The approach involves data preprocessing, feature engineering, linear regression modeling, and prediction analysis to predict house prices in Bengaluru based on various features.
The models used in this approach are:
Linear Regression: A linear regression model is used to predict the house prices in Bengaluru based on various features. StandardScaler: A StandardScaler is used to scale the data, which is a common preprocessing step in machine learning.
@abhisheks008 I am interested in working on this project. My approach would be implementing ANN, RNN, and LSTM models for real estate price prediction. ANN will capture non-linearity between features like property size and location. RNN and LSTM will analyze sequential trends, like historical prices. Model performance will be compared using MAE and RMSE. I am avoiding CNN since they are better suited for image analysis
Hi all, thanks for sharing your approach. @Gitika-26 you can start working on this issue. Make sure you implement at least 4 models for this problem statement.
yea started working on this. I will be implementing 5 models for this one. Will get back to you next week with the code.
Anyone working on this project currently??
Anyone working on this project currently??

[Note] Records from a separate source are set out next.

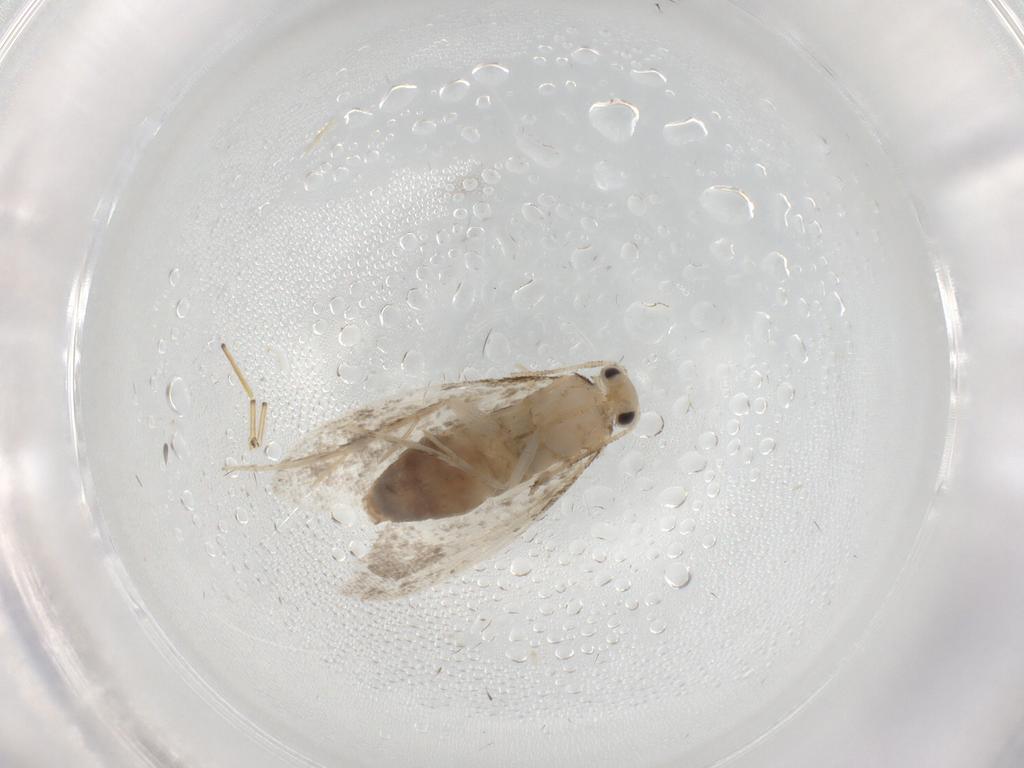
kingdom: Animalia
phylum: Arthropoda
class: Insecta
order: Lepidoptera
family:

No. If you are interested please mention all the required details as per the issue template. Also mention in which open source event you are participating in.
@KUMUD-TECH
✅ To be Mentioned while taking the issue :
Full name : Kumud Verma GitHub Profile Link : https://github.com/KUMUD-TECH Email ID :[[email protected] Approach for this Project : As mentioned above What is your participant role? SWOC 2025
Hi @KUMUD-TECH can you please share your approach for solving this problem statement?
I will use Linear Regression when the relationship between features and the target variable is simple and linear and will use XGBoost to handle complex interactions between features and capture non-linear patterns in the data.
I will use Linear Regression when the relationship between features and the target variable is simple and linear and will use XGBoost to handle complex interactions between features and capture non-linear patterns in the data.
Hi @KUMUD-TECH in this project repository we mainly focus on deep learning methods over machine learning methods. can you rephrase your approach and comment it again?